■ What this task involves
Print the listing below exactly, images excluded.

■ Data
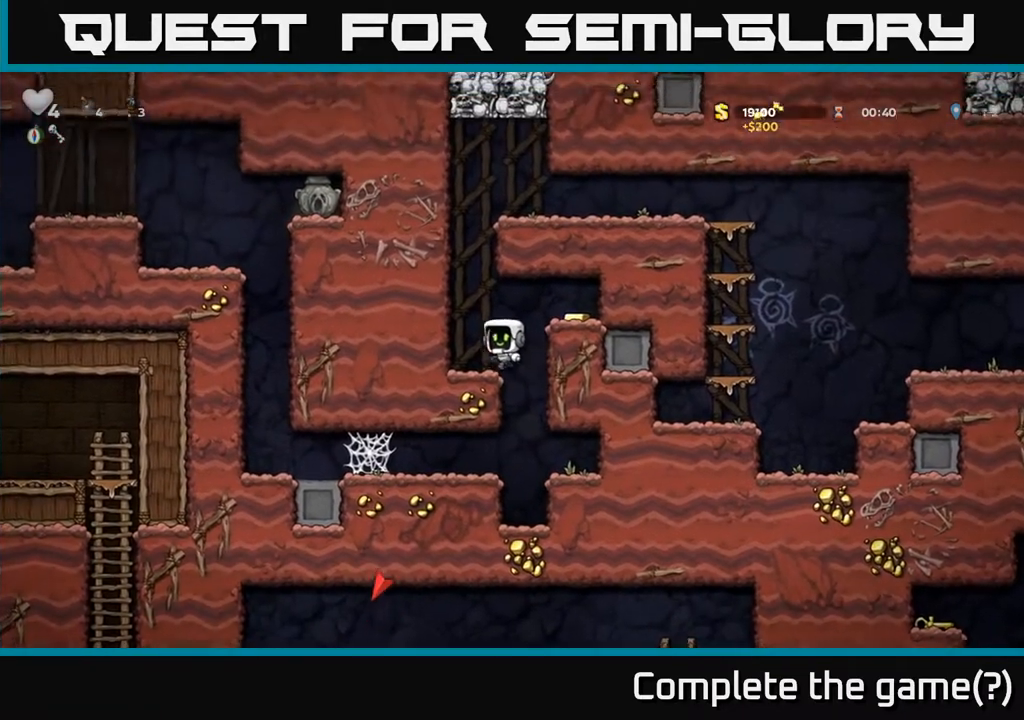
{"buttons": [], "left_stick": "center", "right_stick": "center", "events": [[33, "DPAD_LEFT", "up"], [150, "DPAD_RIGHT", "down"], [183, "A", "down"], [317, "A", "up"], [467, "DPAD_RIGHT", "up"]]}
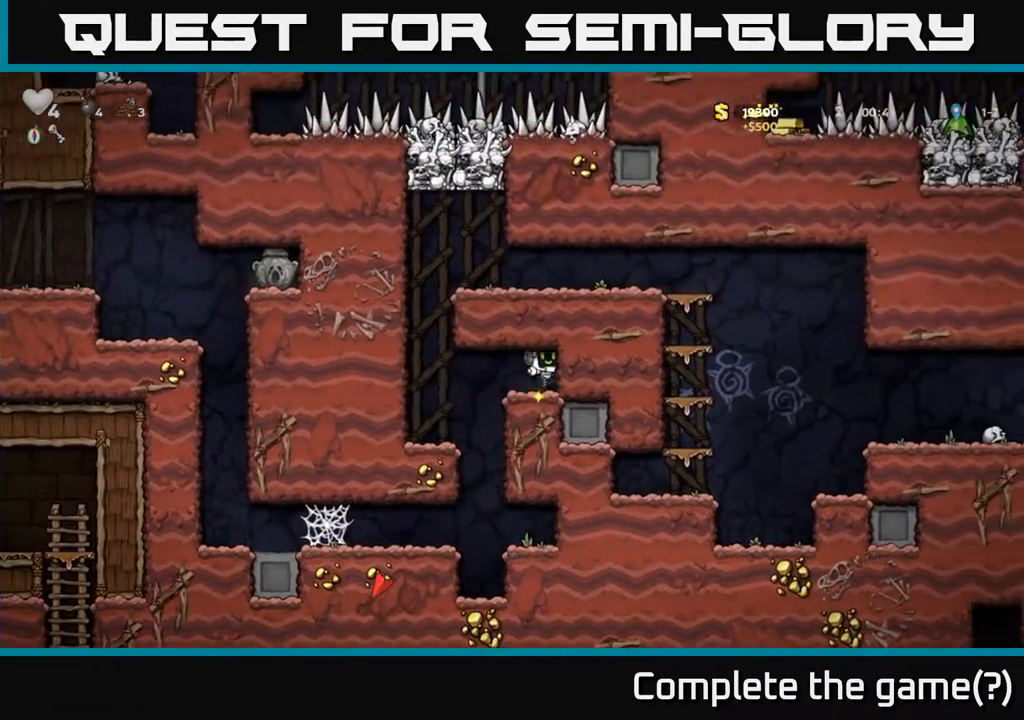
{"buttons": [], "left_stick": "center", "right_stick": "center", "events": [[17, "DPAD_LEFT", "down"], [217, "DPAD_LEFT", "up"], [283, "DPAD_RIGHT", "down"], [483, "DPAD_RIGHT", "up"]]}
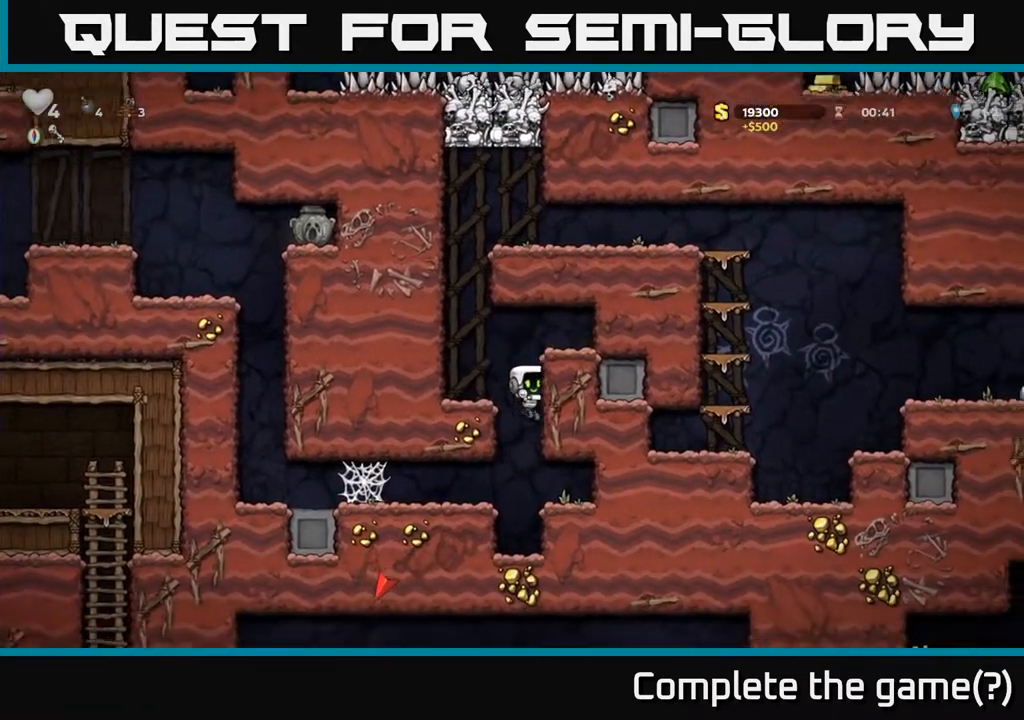
{"buttons": ["DPAD_LEFT"], "left_stick": "center", "right_stick": "center", "events": [[83, "DPAD_LEFT", "down"], [300, "A", "down"], [467, "A", "up"]]}
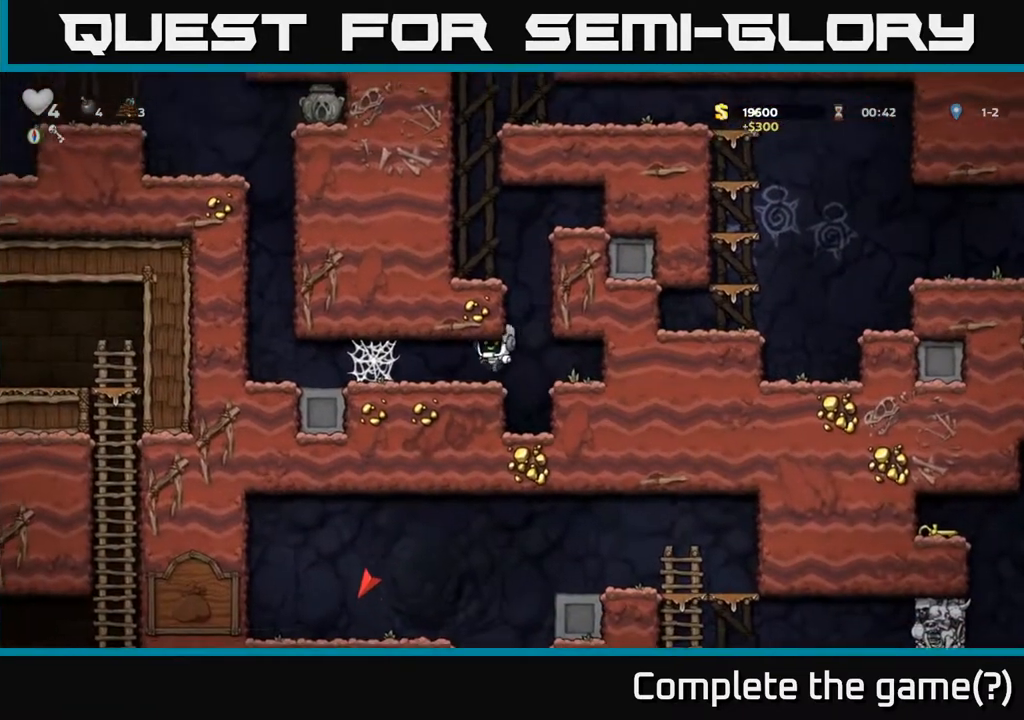
{"buttons": ["DPAD_LEFT"], "left_stick": "center", "right_stick": "center", "events": [[250, "A", "down"], [300, "A", "up"], [367, "A", "down"], [417, "A", "up"]]}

■ Response to the task
{"buttons": [], "left_stick": "center", "right_stick": "center", "events": [[33, "DPAD_LEFT", "up"], [150, "DPAD_RIGHT", "down"], [183, "A", "down"], [317, "A", "up"], [467, "DPAD_RIGHT", "up"]]}
{"buttons": [], "left_stick": "center", "right_stick": "center", "events": [[17, "DPAD_LEFT", "down"], [217, "DPAD_LEFT", "up"], [283, "DPAD_RIGHT", "down"], [483, "DPAD_RIGHT", "up"]]}
{"buttons": ["DPAD_LEFT"], "left_stick": "center", "right_stick": "center", "events": [[83, "DPAD_LEFT", "down"], [300, "A", "down"], [467, "A", "up"]]}
{"buttons": ["DPAD_LEFT"], "left_stick": "center", "right_stick": "center", "events": [[250, "A", "down"], [300, "A", "up"], [367, "A", "down"], [417, "A", "up"]]}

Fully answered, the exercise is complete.